Under balanced loading conditions, connective tissue resists, stretches and recoils. Sudden, repetitive or persistent abnormal loading can cause creep, micro tearing or even rupture. These processes are associated with inflammation. Osteopathic treatment of traumatic injury extends beyond the local injury into the related and interdependent fascial network. We often refer to this approach as ‘tracking a lesion field’ – these fields typically consist of connected and interrelated tissues (including fascia) that on assessment reveal altered physiology and function. Tracking such fields means that osteopaths shift from local into more systemic treatment.
Biotensegrity refers to the role of compression and tension relationships in biological systems. Fascia forms an integral part of this system. Analysis and modeling of loading patterns and capacities as well as other biomechanical properties in human systems has been enriched through biotensegrity.

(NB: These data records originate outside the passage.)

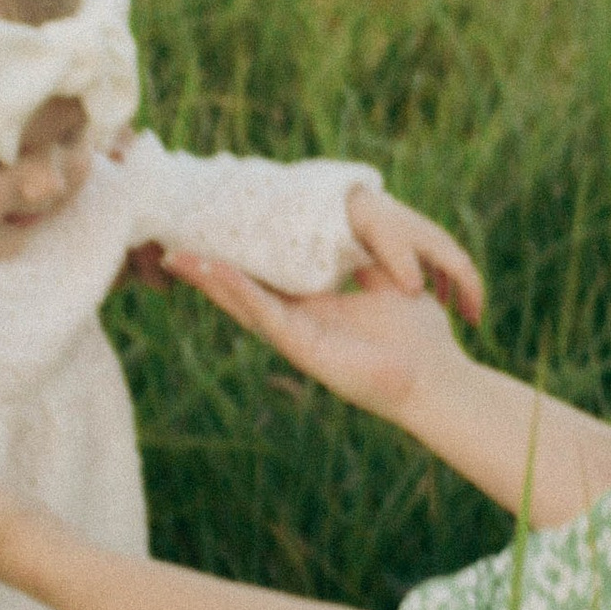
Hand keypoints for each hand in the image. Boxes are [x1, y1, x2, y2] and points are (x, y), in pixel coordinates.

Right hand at [165, 253, 465, 425]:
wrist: (438, 377)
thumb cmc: (418, 337)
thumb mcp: (388, 283)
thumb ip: (366, 260)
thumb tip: (357, 232)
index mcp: (316, 310)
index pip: (267, 281)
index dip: (238, 261)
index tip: (209, 235)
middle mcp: (300, 326)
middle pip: (243, 294)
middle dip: (208, 272)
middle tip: (172, 248)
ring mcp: (298, 340)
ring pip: (244, 306)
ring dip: (211, 282)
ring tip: (179, 257)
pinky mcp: (305, 350)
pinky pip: (267, 316)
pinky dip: (241, 292)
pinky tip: (217, 272)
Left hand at [346, 187, 483, 320]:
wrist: (360, 205)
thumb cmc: (376, 228)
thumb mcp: (389, 249)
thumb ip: (403, 269)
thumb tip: (417, 291)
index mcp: (437, 243)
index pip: (465, 271)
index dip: (472, 295)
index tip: (473, 319)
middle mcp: (439, 241)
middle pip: (464, 269)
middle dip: (470, 295)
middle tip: (473, 320)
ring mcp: (429, 241)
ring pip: (451, 268)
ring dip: (457, 290)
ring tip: (456, 312)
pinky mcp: (417, 243)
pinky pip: (438, 265)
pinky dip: (442, 283)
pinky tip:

‘The rule of the artery is supreme’ is a phase coined A.T. Still, the founder of osteopathic medicine. The depth of this insight is reflected in our current understanding that neurological, biochemical, hormonal and immunological systems are regulated through interdependent networks. The previously artificial distinctions between these systems have gradually dissolved as neuroimmunoendocrine integration has emerged. Complex processes like stress, non alcoholic fatty liver disease and metabolic syndrome exemplify the benefits of an integrated approach to understanding normal and altered physiology.
This term is a treatment principle and has at least two meanings.
Firstly, it relates to the diagnostic and therapeutic necessity of paddling beyond a patients superficial and obvious symptoms and compensations, towards cause.
The second meaning refers to therapeutic locality, agency and potency. Downstream treatment focuses on reducing autonomic chatter, resolving tissue strain and fluid issues. These responses are mediated by a vectorial involuntary motion with moderate potency. Upstream treatment ulilises slow, fluid and deep involuntary motion with remarkable systemic intelligence and potency. This type of motion is a gateway into stillness.